Fitriyani menjelaskan kemampuan RSUD Dompu dalam memproduksi oksigen hanya 27 tabung per hari ditambah dengan surplus dari Kota Mataram.

"(Produksi) 27 tabung oksigen per hari kami rata-rata merawat 40-50 pasien. Yang sesak napas terberat, dia bisa butuh oksigen sampai 8 tabung per hari. Kalau gejalanya rata-rata, (butuhnya) dua tabung cukup sehari. Jadi bisa dikalkulasi kekurangan oksigen, tapi memang ada skala prioritas, yang berat dan yang sedang," jelasnya.

Dengan keadaan seperti ini, RSUD Dompu membutuhkan 60-70 tabung oksigen per hari. Akibat kelangkaan ini, RS juga kesulitan merujuk pasien ke Sumbawa dan Mataram karena krisis oksigen. Dan ini sudah berlangsung selama 2 minggu ini karena melonjaknya kasus dan banyaknya pasien.

Ibu Hamil 7 Bulan Meninggal

Seperti yang diberitakan sebelumnya, seorang ibu hamil di Kabupaten Dompu, NTB, meninggal dunia saat dirawat di RSUD. Nyawanya tak terselamatkan setelah mengalami sesak napas dan terlambat diberi bantuan oksigen.

Perempuan yang berasal dari Desa Doro Kobo, Kecamatan Kempo, itu meninggal setelah dirawat dua hari di RSUD Dompu. Kepala Desa Doro Kobo, Muhammad Taufik, membenarkan warganya meninggal karena kekurangan oksigen.

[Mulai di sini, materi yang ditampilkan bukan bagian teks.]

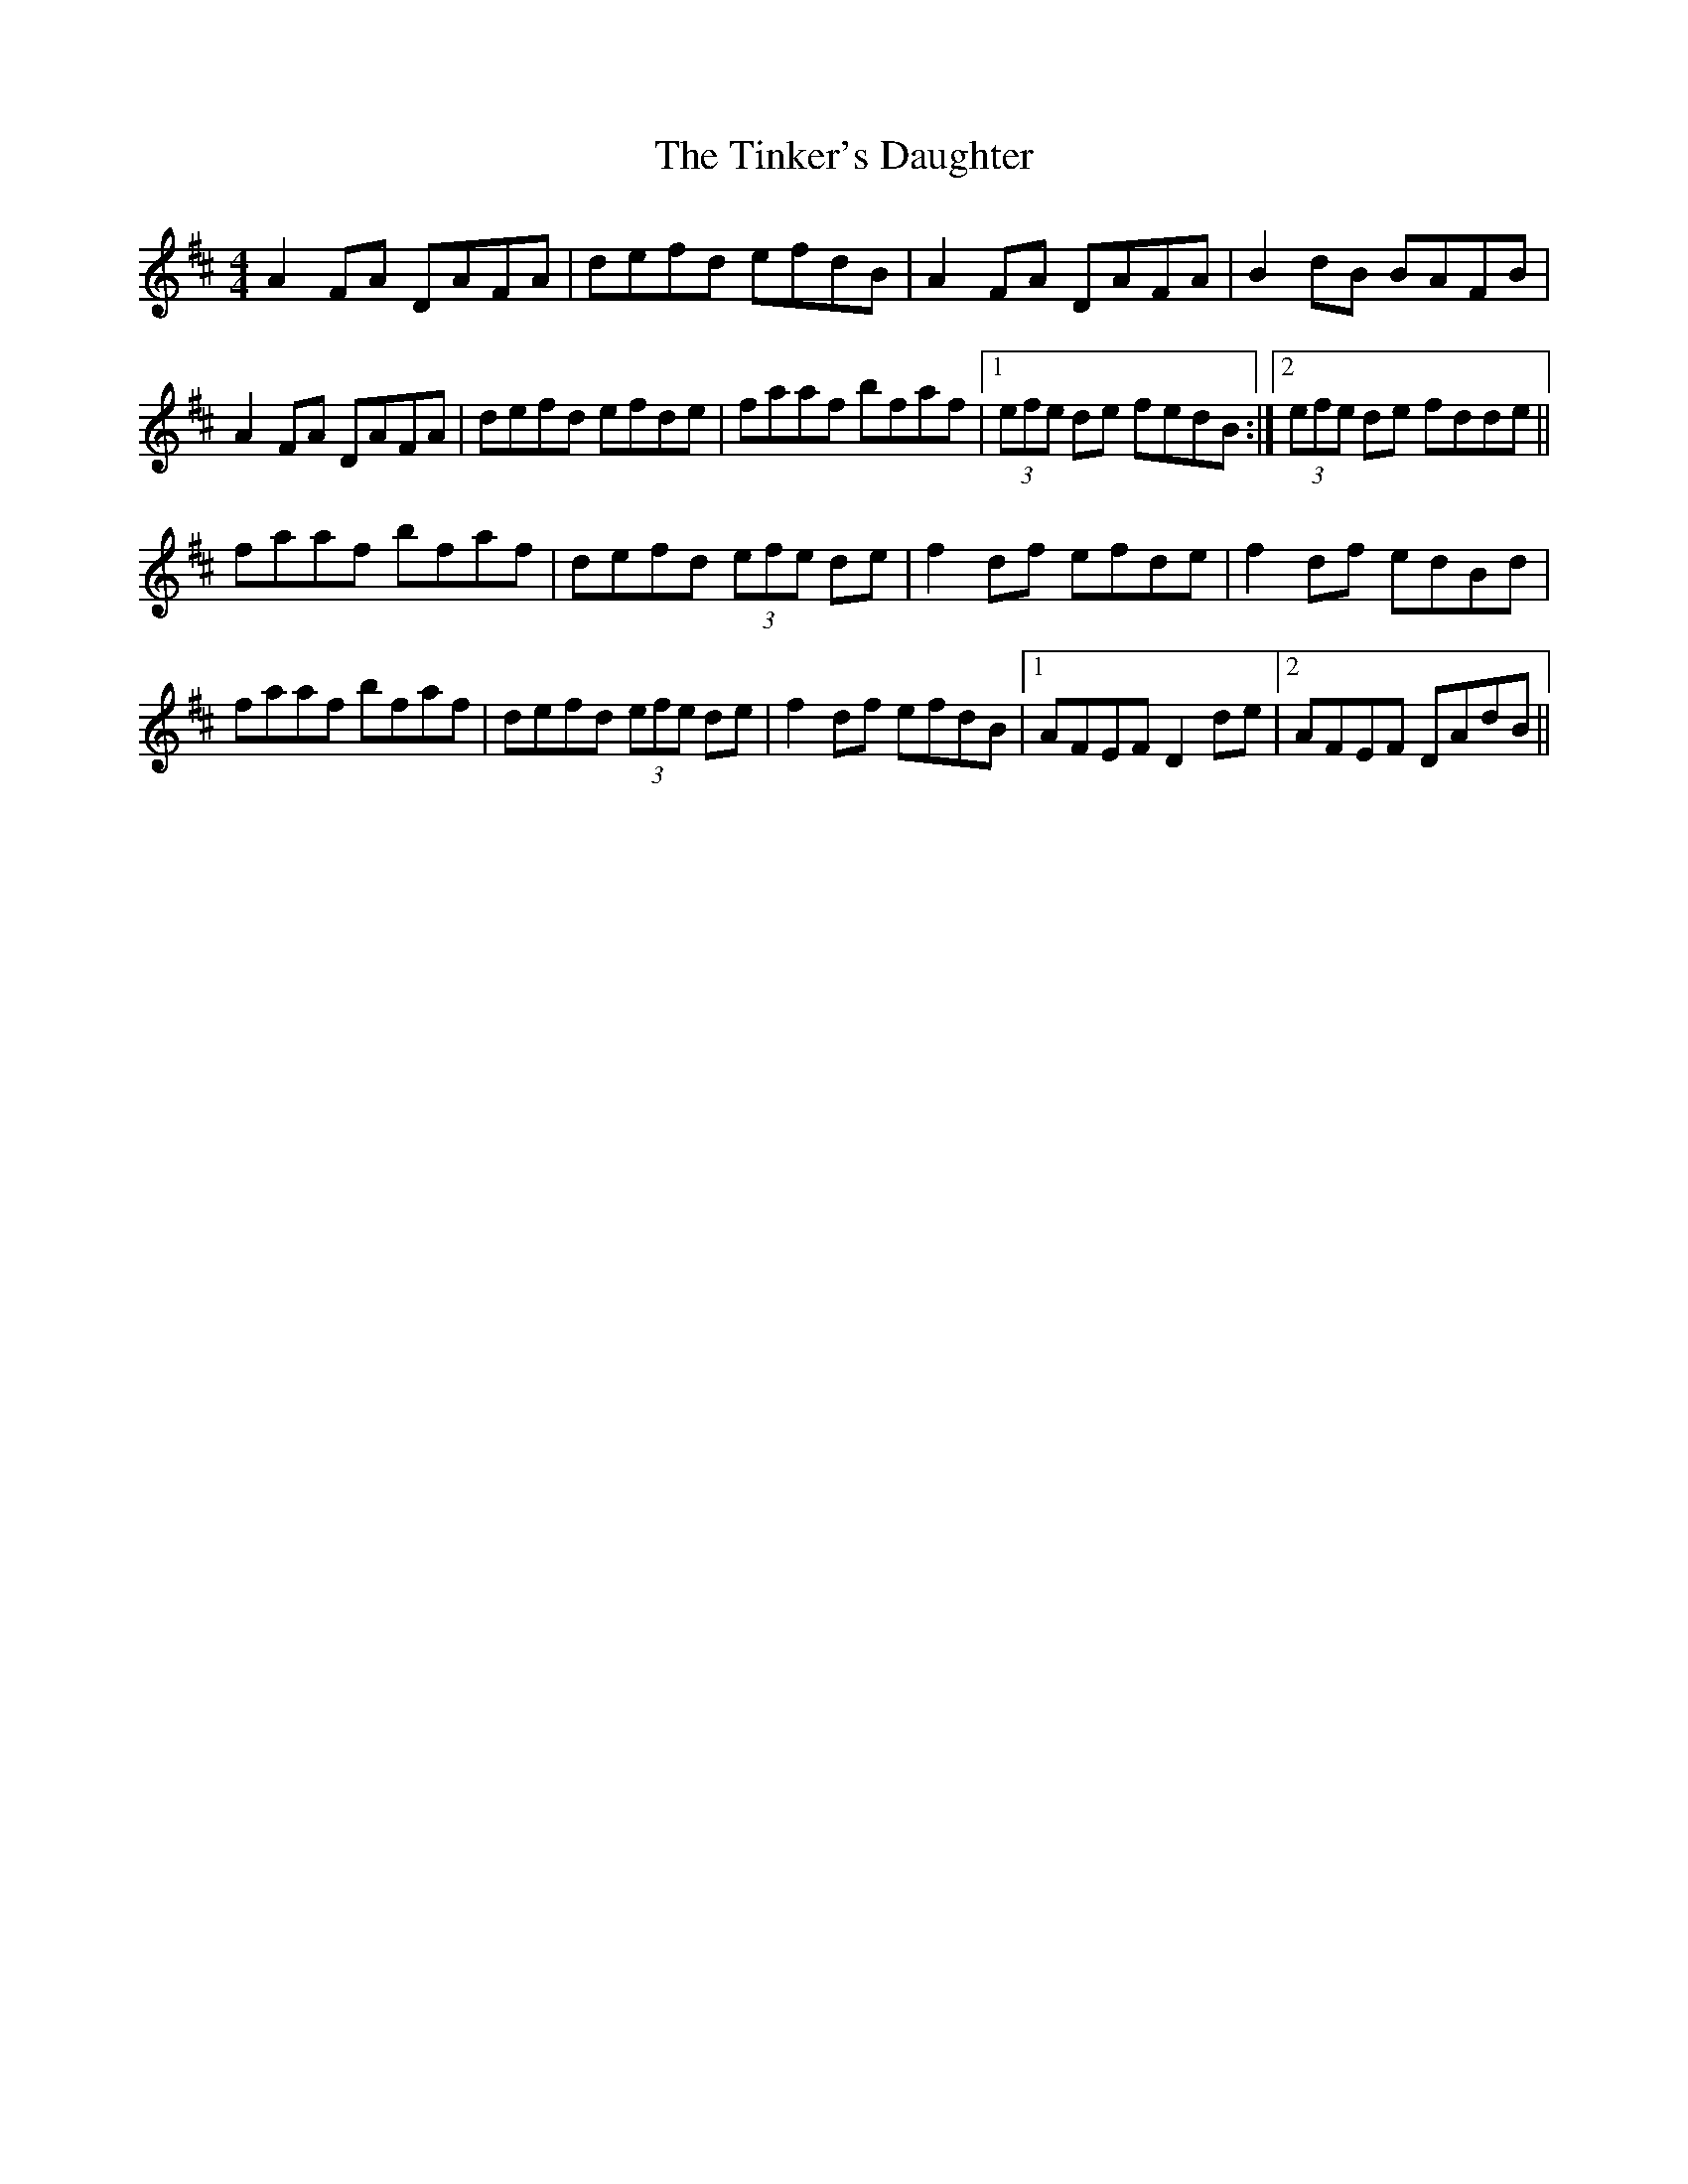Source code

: X: 40204
T: Tinker's Daughter, The
R: reel
M: 4/4
K: Dmajor
A2 FA DAFA|defd efdB|A2 FA DAFA|B2 dB BAFB|
A2 FA DAFA|defd efde|faaf bfaf|1 (3efe de fedB:|2 (3efe de fdde||
faaf bfaf|defd (3efe de|f2 df efde|f2 df edBd|
faaf bfaf|defd (3efe de|f2 df efdB|1 AFEF D2 de|2 AFEF DAdB||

"Karena keterlambatan oksigen diberikan. Oksigen dan ketersediaan obat pereda sesak napas juga tidak ada tersedia di RS. Mereka tidak ada obat dan baru sekarang mau dipesan ke Bali," ujar Taufik saat dihubungi detikcom, Selasa (27/7).

Taufik menjelaskan, awalnya, korban dilarikan ke RS Pratama Manggelewa dengan keluhan sesak napas dan dirawat dua hari. Karena kondisi memburuk, korban akhirnya dirujuk ke RSUD Dompu.